Waste Management has applied for an exemption to allow all of its 106 operating facilities to replace high-speed brake lights on their waste and heavy-duty vehicles with red lights or The amber active brake light is placed in the middle position, or in the high twin position, in addition to the front brake light. Now WM has added a brake light that burns (not needed) but offers to replace the “extra brake light” with a brake light that works “light”.

Intellistop has applied to the FMCSA for an exemption to allow motor carriers to build all commercial vehicles, including flatbed trailers and flatbed trucks, equipped with an Intellistop module, which lights up the rear lights, detects and brakes through low to high light. notification. flash four times in two seconds.

Unlike derogations that allow additional light, Intellistop wants to use a system that will combine the flashing or pulsing idea with the brake light.
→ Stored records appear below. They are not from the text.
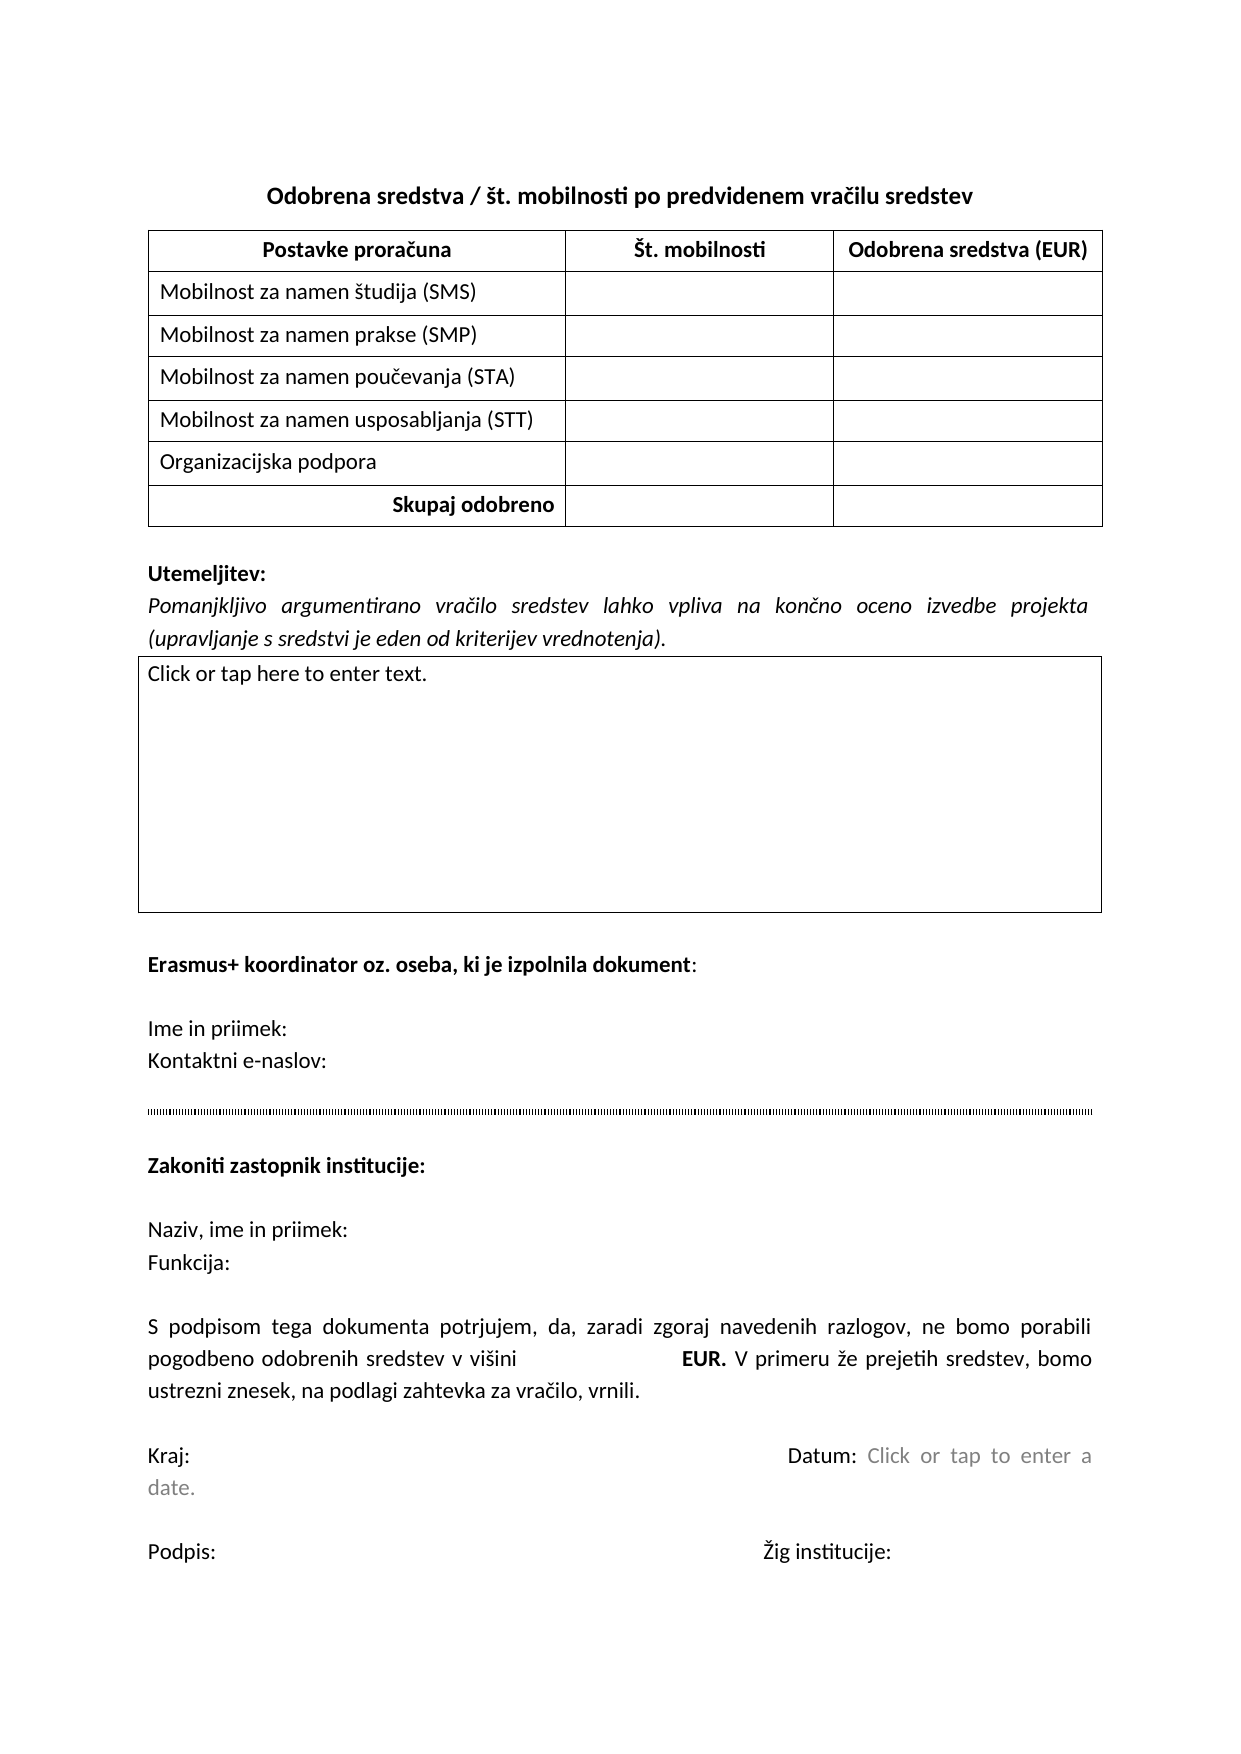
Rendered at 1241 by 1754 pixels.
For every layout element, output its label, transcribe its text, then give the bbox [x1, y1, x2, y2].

text Funkcija: [148, 1248, 1092, 1276]
text Zakoniti zastopnik institucije: [148, 1151, 1092, 1179]
table_header Postavke proračuna [149, 231, 565, 271]
text Odobrena sredstva / št. mobilnosti po predvidenem vračilu sredstev [148, 180, 1092, 210]
text Naziv, ime in priimek: [148, 1216, 1092, 1244]
text Kontaktni e-naslov: [148, 1046, 1092, 1074]
text Erasmus+ koordinator oz. oseba, ki je izpolnila dokument: [148, 950, 1092, 978]
text Pomanjkljivo argumentirano vračilo sredstev lahko vpliva na končno oceno izvedbe projekta (upravljanje s sredstvi je eden od kriterijev vrednotenja). [148, 592, 1092, 652]
table_cell Mobilnost za namen usposabljanja (STT) [149, 401, 565, 441]
text Kraj: Datum: [148, 1441, 1092, 1501]
text Ime in priimek: [148, 1014, 1092, 1042]
table_cell Organizacijska podpora [149, 442, 565, 484]
text S podpisom tega dokumenta potrjujem, da, zaradi zgoraj navedenih razlogov, ne bomo porabili pogodbeno odobrenih sredstev v višini EUR. V primeru že prejetih sredstev, bomo ustrezni znesek, na podlagi zahtevka za vračilo, vrnili. [148, 1312, 1092, 1404]
table_cell Skupaj odobreno [149, 486, 565, 526]
table_cell Mobilnost za namen prakse (SMP) [149, 316, 565, 356]
table_header Odobrena sredstva (EUR) [834, 231, 1102, 271]
text Podpis: Žig institucije: [148, 1537, 1092, 1566]
table_cell Mobilnost za namen študija (SMS) [149, 272, 565, 314]
text Utemeljitev: [148, 559, 1092, 587]
table_header Št. mobilnosti [566, 231, 833, 271]
table_cell Mobilnost za namen poučevanja (STA) [149, 357, 565, 399]
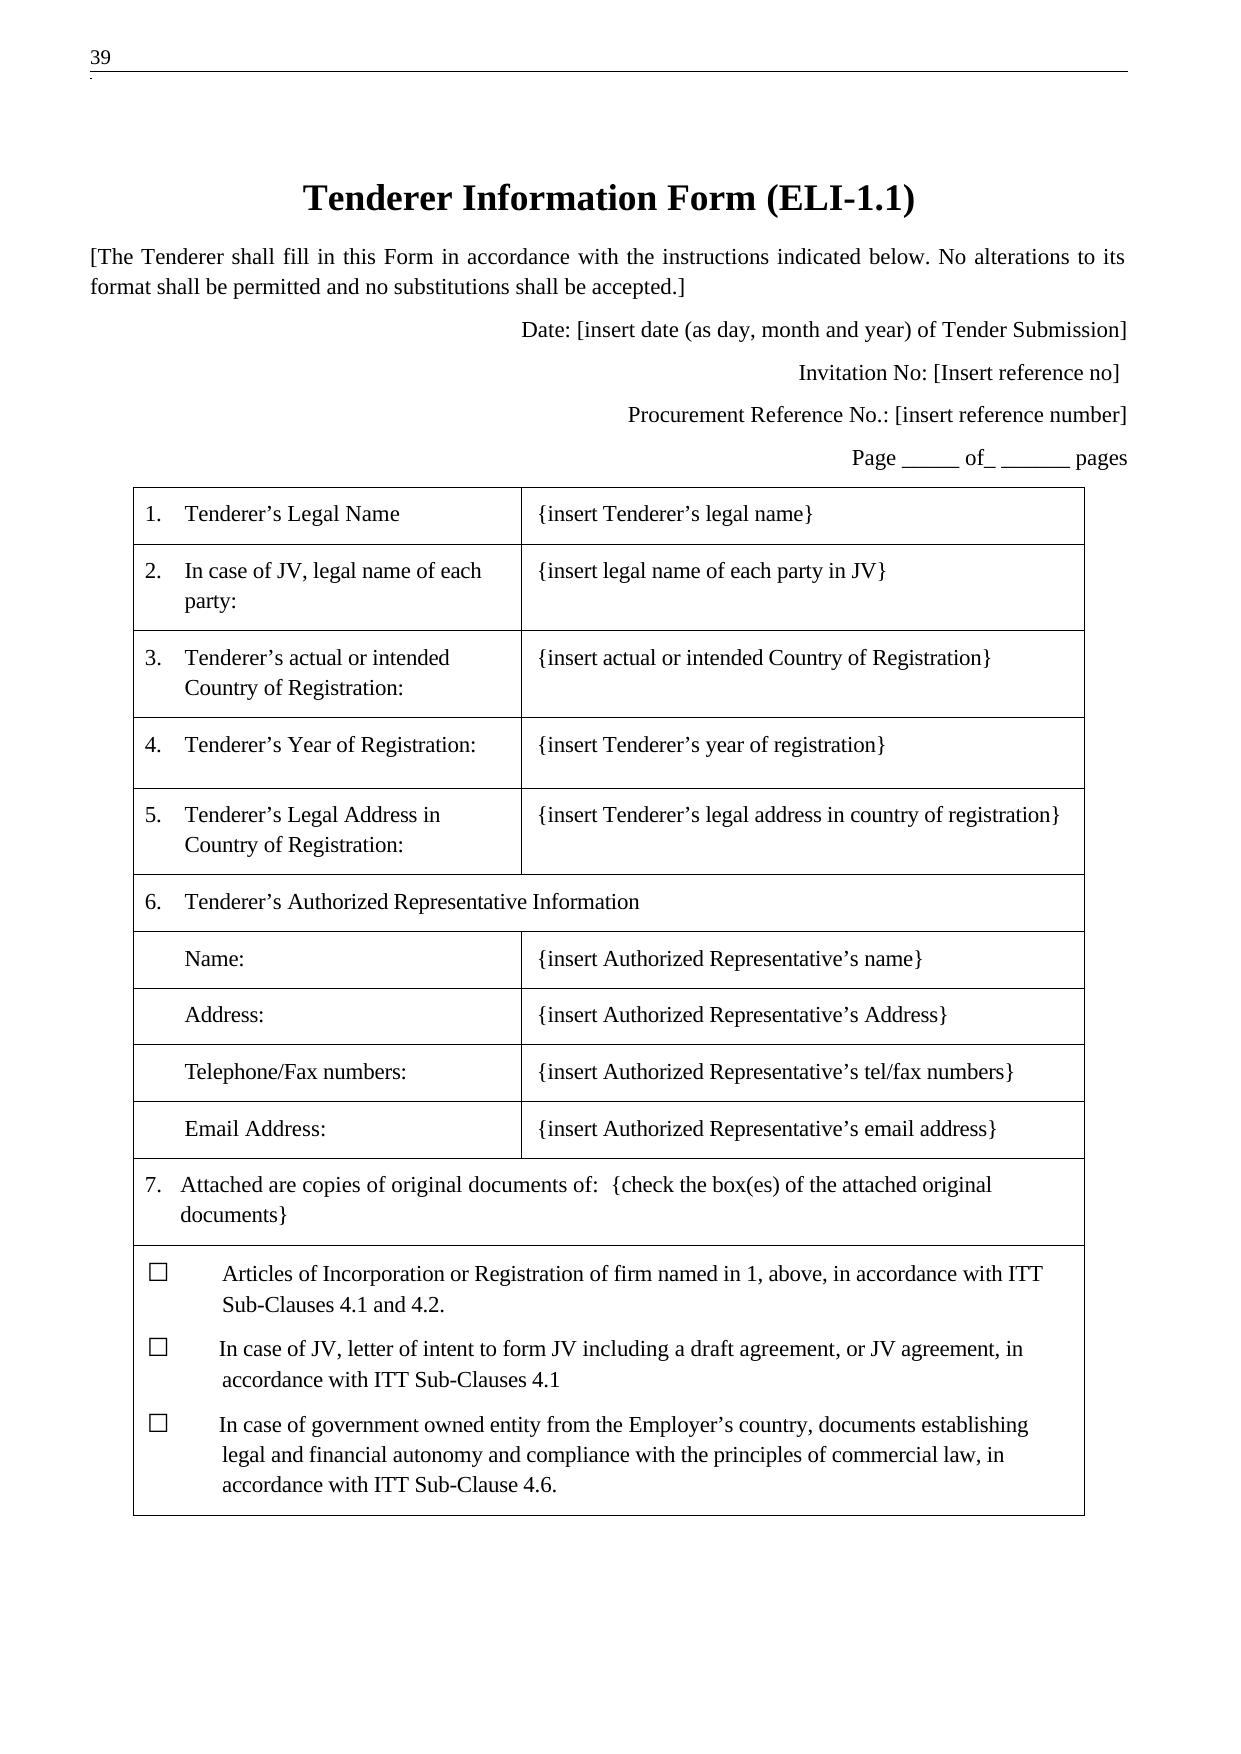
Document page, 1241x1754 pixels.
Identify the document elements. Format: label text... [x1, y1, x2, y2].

table_cell 6. Tenderer’s Authorized Representative Information [134, 875, 1084, 931]
table_cell 3. Tenderer’s actual or intended Country of Registration: [134, 631, 521, 717]
text Procurement Reference No.: [insert reference number] [90, 401, 1128, 428]
text Page _____ of_ ______ pages [90, 444, 1128, 471]
table_header 1. Tenderer’s Legal Name [134, 488, 521, 543]
text Invitation No: [Insert reference no] [90, 359, 1120, 385]
table_cell 4. Tenderer’s Year of Registration: [134, 718, 521, 787]
table_cell Email Address: [134, 1102, 521, 1158]
table_cell {insert Authorized Representative’s name} [522, 932, 1084, 988]
text Tenderer Information Form (ELI-1.1) [90, 175, 1128, 218]
table_cell Address: [134, 989, 521, 1044]
table_cell ☐ Articles of Incorporation or Registration of firm named in 1, above, in accordance with ITT Sub-Clauses 4.1 and 4.2. ☐ In case of JV, letter of intent to form JV including a draft agreement, or JV agreement, in accordance with ITT Sub-Clauses 4.1 ☐ In case of government owned entity from the Employer’s country, documents establishing legal and financial autonomy and compliance with the principles of commercial law, in accordance with ITT Sub-Clause 4.6. [134, 1246, 1084, 1515]
text Date: [insert date (as day, month and year) of Tender Submission] [90, 316, 1128, 342]
table_cell {insert Authorized Representative’s tel/fax numbers} [522, 1045, 1084, 1101]
table_cell {insert Authorized Representative’s Address} [522, 989, 1084, 1044]
table_cell {insert Tenderer’s legal address in country of registration} [522, 789, 1084, 874]
text [The Tenderer shall fill in this Form in accordance with the instructions indicated below. No alterations to its format shall be permitted and no substitutions shall be accepted.] [90, 243, 1128, 300]
table_cell Name: [134, 932, 521, 988]
table_cell 5. Tenderer’s Legal Address in Country of Registration: [134, 789, 521, 874]
table_cell {insert Tenderer’s year of registration} [522, 718, 1084, 787]
table_header {insert Tenderer’s legal name} [522, 488, 1084, 543]
table_cell {insert Authorized Representative’s email address} [522, 1102, 1084, 1158]
table_cell {insert actual or intended Country of Registration} [522, 631, 1084, 717]
table_cell {insert legal name of each party in JV} [522, 545, 1084, 630]
table_cell 2. In case of JV, legal name of each party: [134, 545, 521, 630]
table_cell Telephone/Fax numbers: [134, 1045, 521, 1101]
table_cell 7. Attached are copies of original documents of: {check the box(es) of the attached original documents} [134, 1159, 1084, 1244]
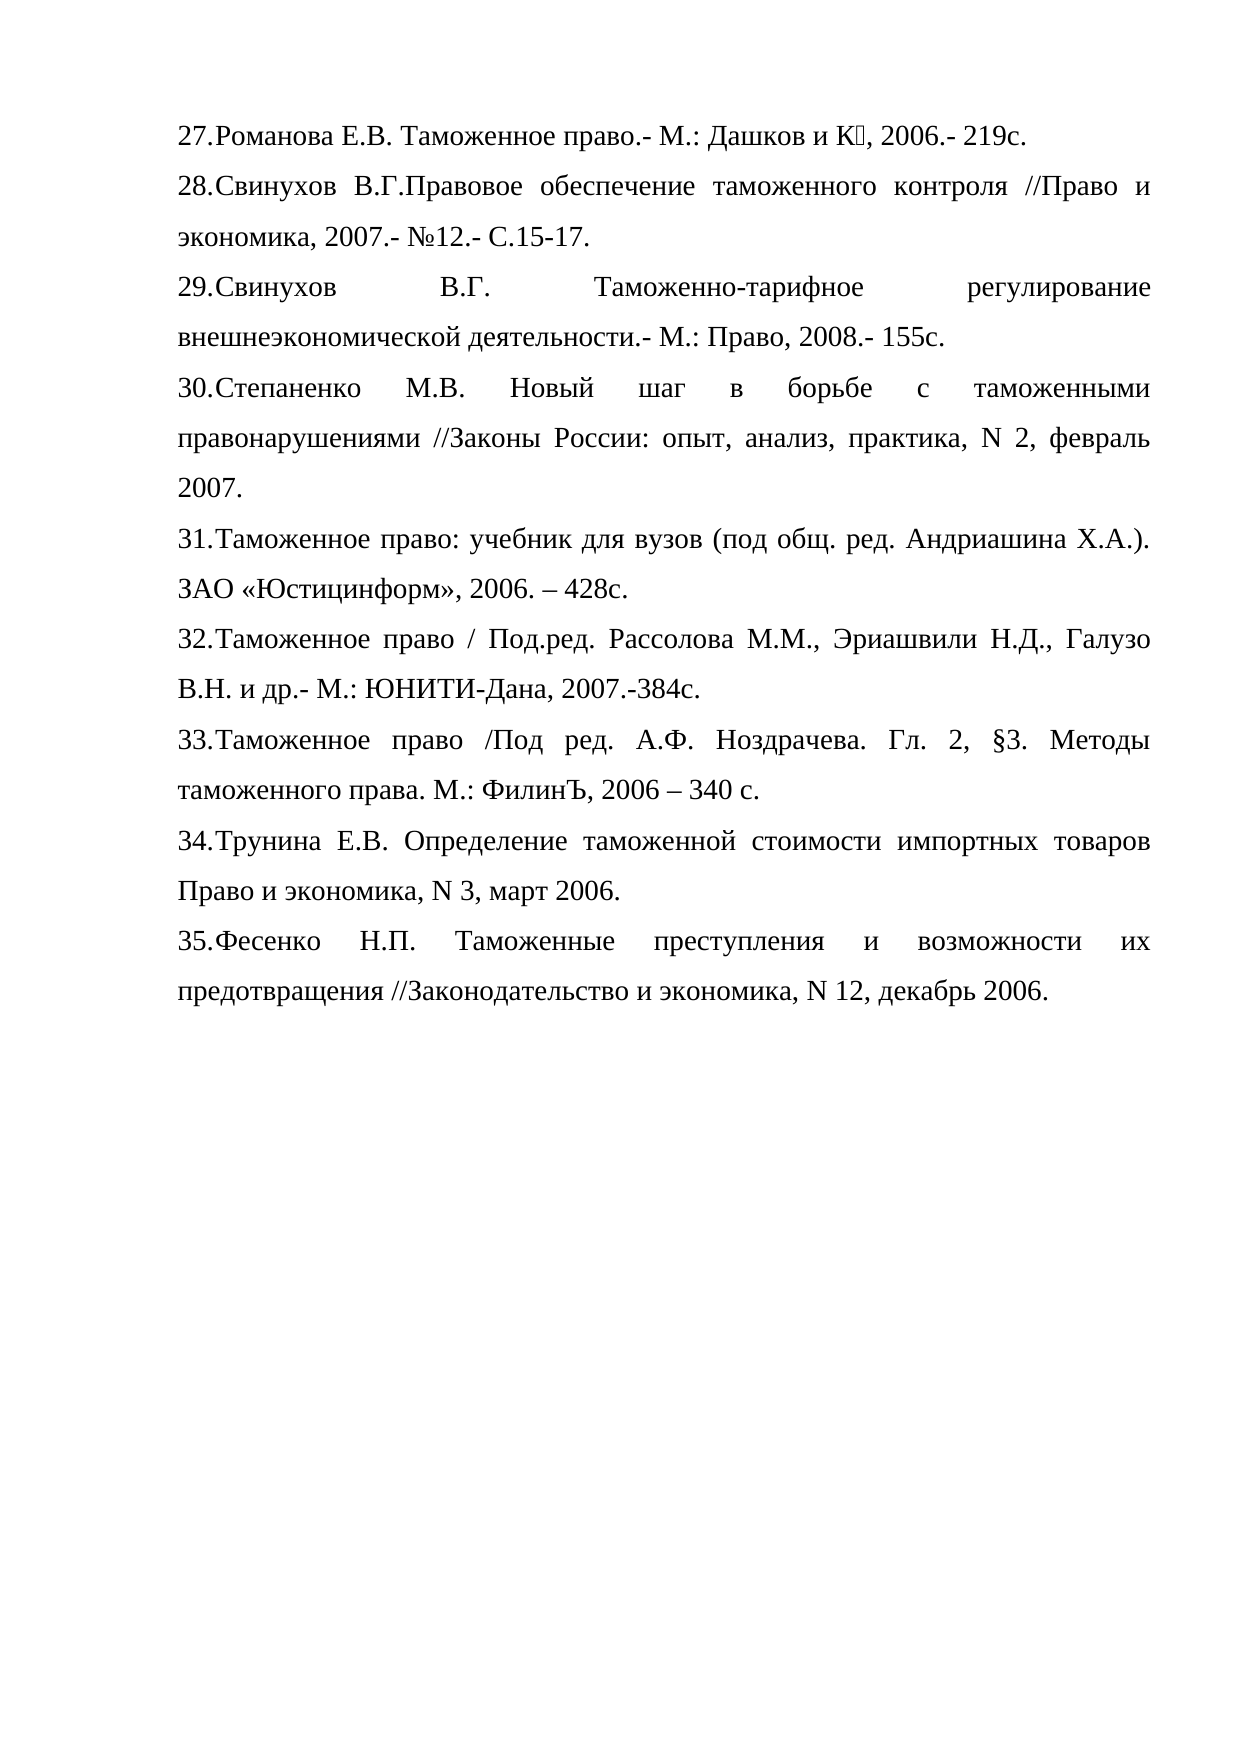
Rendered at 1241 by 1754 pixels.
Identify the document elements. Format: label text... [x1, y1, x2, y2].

list Таможенное право /Под ред. А.Ф. Ноздрачева. Гл. 2, §3. Методы таможенного права. М.: ФилинЪ, 2006 – 340 с. [177, 722, 1152, 806]
list Трунина Е.В. Определение таможенной стоимости импортных товаров Право и экономика, N 3, март 2006. [177, 823, 1152, 906]
list Свинухов В.Г.Правовое обеспечение таможенного контроля //Право и экономика, 2007.- №12.- С.15-17. [177, 168, 1152, 252]
list Романова Е.В. Таможенное право.- М.: Дашков и К, 2006.- 219с. [177, 118, 1152, 152]
list Фесенко Н.П. Таможенные преступления и возможности их предотвращения //Законодательство и экономика, N 12, декабрь 2006. [177, 923, 1152, 1007]
list Степаненко М.В. Новый шаг в борьбе с таможенными правонарушениями //Законы России: опыт, анализ, практика, N 2, февраль 2007. [177, 370, 1152, 504]
list Свинухов В.Г. Таможенно-тарифное регулирование внешнеэкономической деятельности.- М.: Право, 2008.- 155с. [177, 269, 1152, 353]
list Таможенное право: учебник для вузов (под общ. ред. Андриашина Х.А.). ЗАО «Юстицинформ», 2006. – 428с. [177, 521, 1152, 604]
list Таможенное право / Под.ред. Рассолова М.М., Эриашвили Н.Д., Галузо В.Н. и др.- М.: ЮНИТИ-Дана, 2007.-384с. [177, 621, 1152, 705]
He requested the introduction of the Intellistop module on the existing brake, clearance and inner diameter. brake light, generating a cycle of pulses while keeping the red brake light on at all times, as required by the FMCSR. During the four pulses, the light does not go out and after the four pulses, the lamp burns until the driver releases his foot from the brake pedal. The petition pointed out that NHTSA had previously defined only warning lights and indicators. A lamp can do two jobs as long as the main function of the lamp is fixed.

Paying attention to trailer practices will increase employee safety and reduce backlog breakdowns, which means less damage to equipment and cargo, less downtime and less shipping delays. “More features for auxiliary lighting will reduce accidents and property damage and make our roads safer,” said Mark Blackford, National Parks Marketing Manager at Grote.

For fleet managers, that means a better safety record, fewer CSA headaches, more money saved, and most importantly, a safer road for everyone.